* [Task requirements] Please report, as a bare number, how many lines below include the string "comparación".

* [Given data]

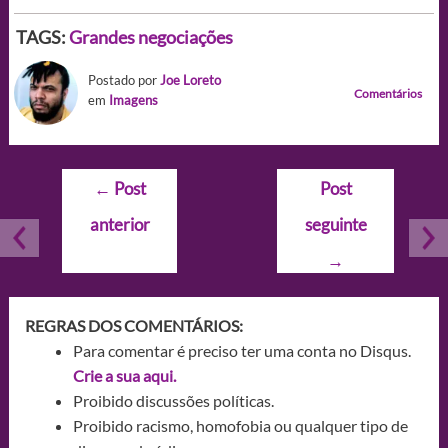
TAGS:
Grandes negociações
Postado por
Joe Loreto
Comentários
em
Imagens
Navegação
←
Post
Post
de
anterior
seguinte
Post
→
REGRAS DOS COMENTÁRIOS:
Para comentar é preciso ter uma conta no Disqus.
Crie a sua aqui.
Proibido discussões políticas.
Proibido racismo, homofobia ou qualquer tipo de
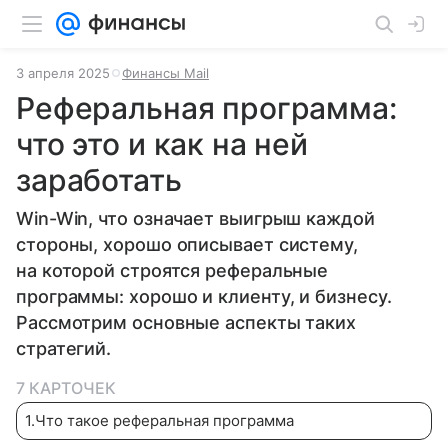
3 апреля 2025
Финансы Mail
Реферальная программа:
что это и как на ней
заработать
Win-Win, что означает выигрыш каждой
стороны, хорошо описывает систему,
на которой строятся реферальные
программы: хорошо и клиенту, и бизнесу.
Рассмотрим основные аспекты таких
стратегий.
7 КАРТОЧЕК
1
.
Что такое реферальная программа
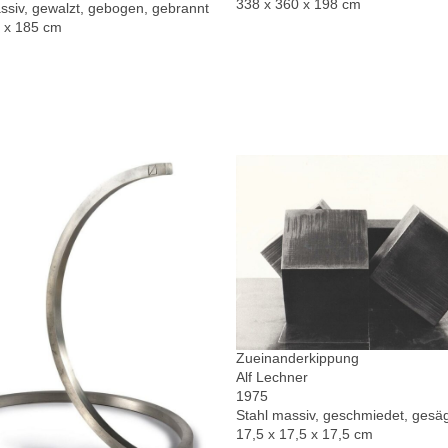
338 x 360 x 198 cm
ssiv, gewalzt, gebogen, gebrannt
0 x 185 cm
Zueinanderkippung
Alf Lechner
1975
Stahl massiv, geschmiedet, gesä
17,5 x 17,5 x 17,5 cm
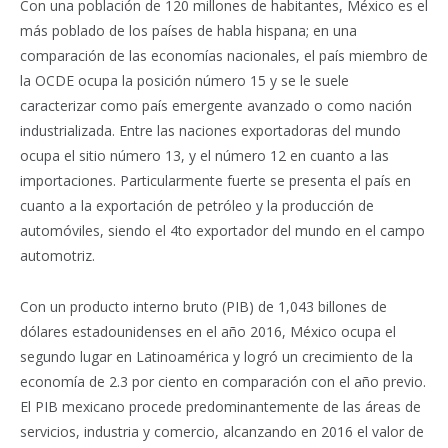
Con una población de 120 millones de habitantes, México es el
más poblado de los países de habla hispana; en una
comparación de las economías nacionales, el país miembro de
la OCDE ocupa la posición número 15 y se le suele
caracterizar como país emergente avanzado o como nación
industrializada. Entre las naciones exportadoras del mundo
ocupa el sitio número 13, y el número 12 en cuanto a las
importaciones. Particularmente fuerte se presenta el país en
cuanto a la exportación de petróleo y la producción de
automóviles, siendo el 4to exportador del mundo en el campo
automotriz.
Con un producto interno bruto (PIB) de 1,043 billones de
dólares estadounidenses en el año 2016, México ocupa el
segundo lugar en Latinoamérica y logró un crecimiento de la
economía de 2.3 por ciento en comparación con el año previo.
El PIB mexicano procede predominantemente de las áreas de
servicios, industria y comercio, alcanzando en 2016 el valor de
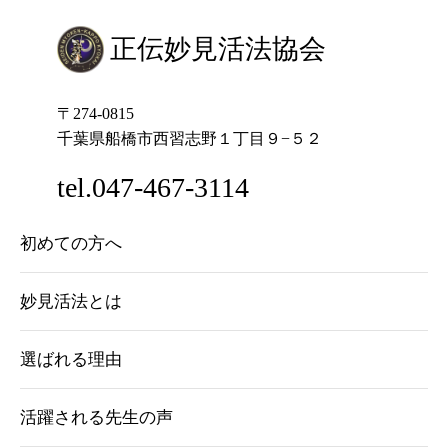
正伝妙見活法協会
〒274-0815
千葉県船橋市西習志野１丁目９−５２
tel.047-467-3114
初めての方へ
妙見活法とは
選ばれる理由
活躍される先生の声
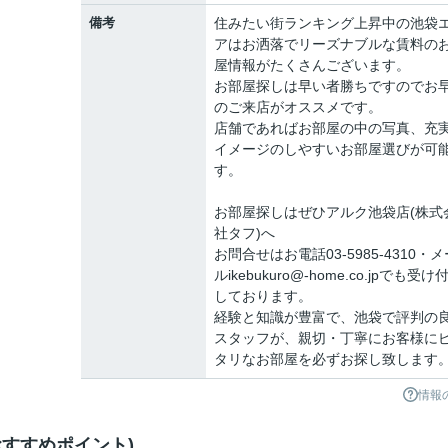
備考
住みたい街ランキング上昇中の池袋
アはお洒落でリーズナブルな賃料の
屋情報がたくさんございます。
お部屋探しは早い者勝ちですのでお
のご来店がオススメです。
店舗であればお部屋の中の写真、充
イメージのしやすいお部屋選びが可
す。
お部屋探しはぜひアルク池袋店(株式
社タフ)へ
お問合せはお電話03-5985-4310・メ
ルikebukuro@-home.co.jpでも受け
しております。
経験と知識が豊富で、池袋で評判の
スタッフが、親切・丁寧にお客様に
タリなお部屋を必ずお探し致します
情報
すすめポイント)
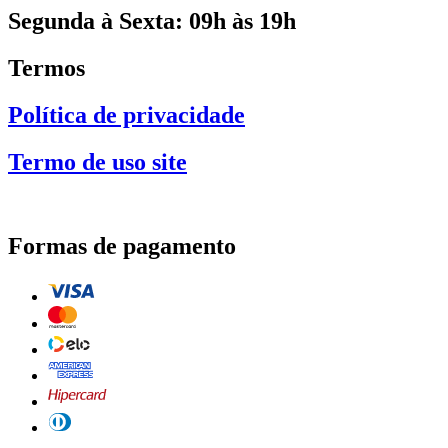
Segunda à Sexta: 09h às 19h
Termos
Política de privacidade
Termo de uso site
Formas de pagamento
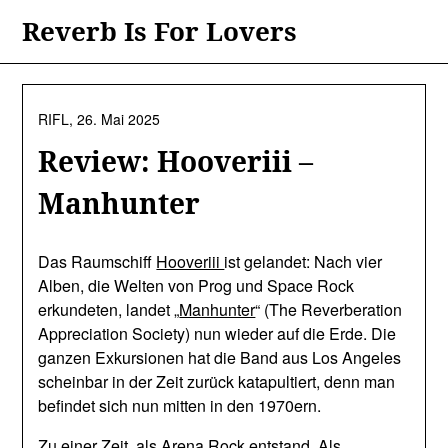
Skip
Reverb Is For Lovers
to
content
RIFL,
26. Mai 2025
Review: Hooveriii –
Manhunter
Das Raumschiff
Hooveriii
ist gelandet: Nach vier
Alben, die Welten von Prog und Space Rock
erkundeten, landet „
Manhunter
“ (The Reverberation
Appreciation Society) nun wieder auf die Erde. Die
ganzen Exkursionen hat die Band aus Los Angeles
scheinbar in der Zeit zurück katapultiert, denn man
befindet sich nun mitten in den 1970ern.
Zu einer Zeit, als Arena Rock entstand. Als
==
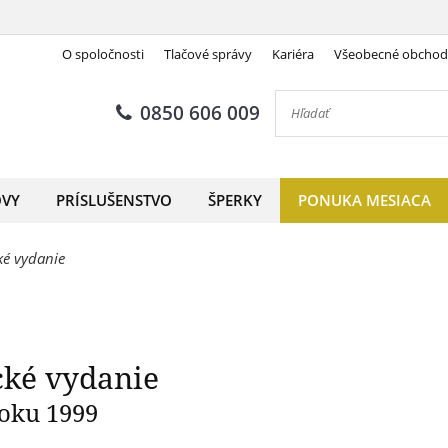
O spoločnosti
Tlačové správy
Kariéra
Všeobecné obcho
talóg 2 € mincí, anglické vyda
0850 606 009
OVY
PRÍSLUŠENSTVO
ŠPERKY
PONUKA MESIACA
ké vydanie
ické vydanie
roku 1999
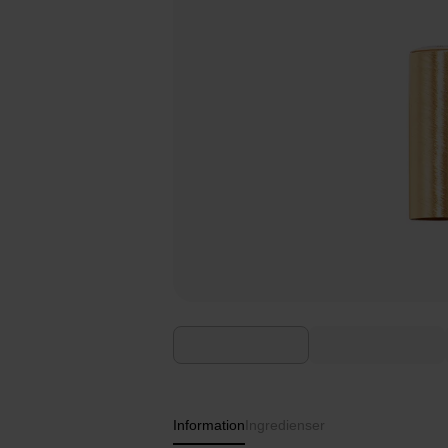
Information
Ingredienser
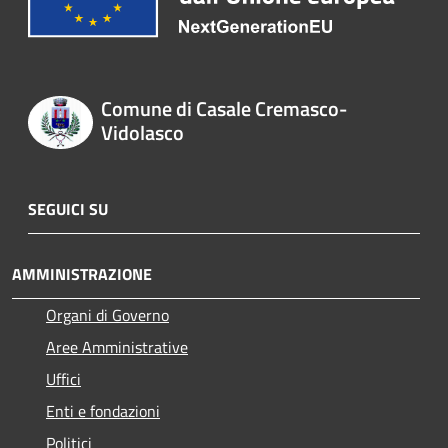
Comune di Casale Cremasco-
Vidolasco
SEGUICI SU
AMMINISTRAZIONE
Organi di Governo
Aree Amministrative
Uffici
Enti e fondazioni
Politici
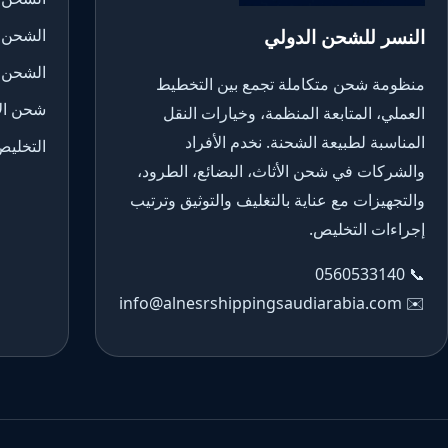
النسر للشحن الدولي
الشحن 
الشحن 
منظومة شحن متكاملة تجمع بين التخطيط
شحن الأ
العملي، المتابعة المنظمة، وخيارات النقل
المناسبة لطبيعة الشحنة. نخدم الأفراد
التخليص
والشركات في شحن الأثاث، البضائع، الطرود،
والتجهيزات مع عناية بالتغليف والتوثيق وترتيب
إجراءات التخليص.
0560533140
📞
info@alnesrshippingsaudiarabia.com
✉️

* [Written solution] 2